Er lag in einem einfachen, aber sauberen Raum. Ein Holzbalken zog sich über die Decke, der Geruch von Kräutern und Seife lag in der Luft. Ein Mann in einer schlichten Robe – grau und abgetragen – huschte geschäftig durch den Raum. Als er bemerkte, dass Assandros die Augen geöffnet hatte, trat er sofort an das Bett.

„Der Herr muss eine wache Hand über euch gehalten haben“, sagte er mit freundlicher, beruhigender Stimme. „Arbeiter haben die Trümmer am Strand gefunden... und euch auf halbem Weg zur Stadt. Sie haben euch sofort zu mir gebracht.“

Der Mann lächelte warm. „Ich bin Markus, der Heiler.“

Assandros rang sich ein heiseres Wort ab. „Wo... bin ich?“ fragte er, die Stimme rau von Salz und Erschöpfung.

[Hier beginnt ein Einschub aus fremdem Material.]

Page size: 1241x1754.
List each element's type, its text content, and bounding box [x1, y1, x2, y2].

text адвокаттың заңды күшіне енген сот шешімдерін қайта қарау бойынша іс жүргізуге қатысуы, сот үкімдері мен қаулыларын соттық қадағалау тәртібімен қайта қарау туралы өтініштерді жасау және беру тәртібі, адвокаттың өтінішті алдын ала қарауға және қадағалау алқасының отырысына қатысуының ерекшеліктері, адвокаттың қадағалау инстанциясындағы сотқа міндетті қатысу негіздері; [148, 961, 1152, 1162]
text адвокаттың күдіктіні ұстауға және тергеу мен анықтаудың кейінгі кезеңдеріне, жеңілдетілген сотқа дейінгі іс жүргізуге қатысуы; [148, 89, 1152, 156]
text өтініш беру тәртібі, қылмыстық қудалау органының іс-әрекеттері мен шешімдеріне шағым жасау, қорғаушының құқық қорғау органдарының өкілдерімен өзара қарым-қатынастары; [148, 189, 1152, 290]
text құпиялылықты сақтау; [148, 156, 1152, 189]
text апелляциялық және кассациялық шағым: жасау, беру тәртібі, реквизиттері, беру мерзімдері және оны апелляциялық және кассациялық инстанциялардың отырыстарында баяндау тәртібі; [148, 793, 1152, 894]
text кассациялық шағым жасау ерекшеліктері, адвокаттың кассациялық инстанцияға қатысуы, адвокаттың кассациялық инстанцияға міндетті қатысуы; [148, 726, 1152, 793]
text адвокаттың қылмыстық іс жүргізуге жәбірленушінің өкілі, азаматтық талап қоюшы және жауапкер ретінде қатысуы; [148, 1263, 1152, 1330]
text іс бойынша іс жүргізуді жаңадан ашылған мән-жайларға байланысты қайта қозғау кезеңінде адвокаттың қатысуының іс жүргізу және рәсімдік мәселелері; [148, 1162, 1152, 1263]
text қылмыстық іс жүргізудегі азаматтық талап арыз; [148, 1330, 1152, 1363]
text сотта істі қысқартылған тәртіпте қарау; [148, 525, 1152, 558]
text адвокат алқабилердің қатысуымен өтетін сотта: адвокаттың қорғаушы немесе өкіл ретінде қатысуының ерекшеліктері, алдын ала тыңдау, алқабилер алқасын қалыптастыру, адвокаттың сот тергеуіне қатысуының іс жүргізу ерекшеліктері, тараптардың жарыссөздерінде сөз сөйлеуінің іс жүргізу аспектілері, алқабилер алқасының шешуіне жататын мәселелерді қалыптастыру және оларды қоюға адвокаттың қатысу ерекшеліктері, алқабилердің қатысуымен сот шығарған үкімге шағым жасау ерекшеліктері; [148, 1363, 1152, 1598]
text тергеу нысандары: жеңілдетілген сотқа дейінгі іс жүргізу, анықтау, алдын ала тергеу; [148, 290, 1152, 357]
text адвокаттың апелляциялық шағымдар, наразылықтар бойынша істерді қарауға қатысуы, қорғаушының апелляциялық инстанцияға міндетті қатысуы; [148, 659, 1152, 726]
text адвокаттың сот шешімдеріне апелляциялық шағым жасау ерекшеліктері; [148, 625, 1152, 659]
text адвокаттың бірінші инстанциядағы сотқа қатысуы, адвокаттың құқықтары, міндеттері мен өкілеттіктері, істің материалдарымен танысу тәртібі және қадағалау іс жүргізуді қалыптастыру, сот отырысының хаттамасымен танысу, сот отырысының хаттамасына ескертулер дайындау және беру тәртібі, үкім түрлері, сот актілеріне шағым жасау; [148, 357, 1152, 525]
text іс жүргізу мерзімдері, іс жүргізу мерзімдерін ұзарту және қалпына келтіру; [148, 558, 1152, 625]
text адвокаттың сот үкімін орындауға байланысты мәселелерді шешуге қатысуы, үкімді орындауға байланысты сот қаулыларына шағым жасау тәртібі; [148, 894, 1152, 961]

„In Solgard“, antwortete Markus. „Ihr seid in Sicherheit, junger Mann. Aber ihr müsst euch ausruhen. Noch eine Nacht – und ihr werdet wieder auf den Beinen sein.“

Assandros nickte kaum merklich und schloss für einen Moment die Augen. Er war erschöpft, zerschlagen – aber er war am Leben. Und irgendwo in ihm glomm bereits wieder ein kleines, unbeugsames Feuer.